## Instructions for the task
Pull out every line below that holds the word "Nested".

(Plain-text document sources)
****************

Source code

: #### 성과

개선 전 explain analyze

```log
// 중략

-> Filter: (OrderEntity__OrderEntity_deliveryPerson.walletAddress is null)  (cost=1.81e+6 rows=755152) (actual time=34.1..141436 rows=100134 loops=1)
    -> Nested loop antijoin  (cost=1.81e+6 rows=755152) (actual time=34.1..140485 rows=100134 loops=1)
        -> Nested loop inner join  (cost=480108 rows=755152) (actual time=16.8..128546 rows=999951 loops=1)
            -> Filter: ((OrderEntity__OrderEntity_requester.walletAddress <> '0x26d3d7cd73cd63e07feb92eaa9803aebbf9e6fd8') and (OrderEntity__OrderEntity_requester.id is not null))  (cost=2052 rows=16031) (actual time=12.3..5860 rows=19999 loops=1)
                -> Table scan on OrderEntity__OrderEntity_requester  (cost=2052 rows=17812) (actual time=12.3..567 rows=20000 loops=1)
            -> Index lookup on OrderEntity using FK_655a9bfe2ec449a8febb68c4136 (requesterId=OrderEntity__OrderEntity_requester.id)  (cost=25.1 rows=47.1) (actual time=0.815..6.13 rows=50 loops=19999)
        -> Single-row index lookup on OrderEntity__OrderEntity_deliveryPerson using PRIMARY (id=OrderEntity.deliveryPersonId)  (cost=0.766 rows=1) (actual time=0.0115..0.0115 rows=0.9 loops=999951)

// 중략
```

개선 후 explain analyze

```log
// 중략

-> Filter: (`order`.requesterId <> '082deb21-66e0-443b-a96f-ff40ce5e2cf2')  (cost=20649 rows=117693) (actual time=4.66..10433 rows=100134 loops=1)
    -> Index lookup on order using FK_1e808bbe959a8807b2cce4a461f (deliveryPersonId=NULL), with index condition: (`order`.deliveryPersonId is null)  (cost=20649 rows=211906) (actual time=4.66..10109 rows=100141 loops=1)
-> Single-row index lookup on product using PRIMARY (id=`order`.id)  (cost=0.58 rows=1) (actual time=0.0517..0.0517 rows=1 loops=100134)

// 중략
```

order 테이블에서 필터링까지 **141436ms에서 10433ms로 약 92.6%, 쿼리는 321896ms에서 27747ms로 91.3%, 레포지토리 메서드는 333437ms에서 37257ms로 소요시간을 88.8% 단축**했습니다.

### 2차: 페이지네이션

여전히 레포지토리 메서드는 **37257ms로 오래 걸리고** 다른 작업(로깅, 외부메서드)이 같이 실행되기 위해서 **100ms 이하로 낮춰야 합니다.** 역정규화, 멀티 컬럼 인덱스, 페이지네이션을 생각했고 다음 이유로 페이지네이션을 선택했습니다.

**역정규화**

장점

****************

## Exercise solution
    -> Nested loop antijoin  (cost=1.81e+6 rows=755152) (actual time=34.1..140485 rows=100134 loops=1)
        -> Nested loop inner join  (cost=480108 rows=755152) (actual time=16.8..128546 rows=999951 loops=1)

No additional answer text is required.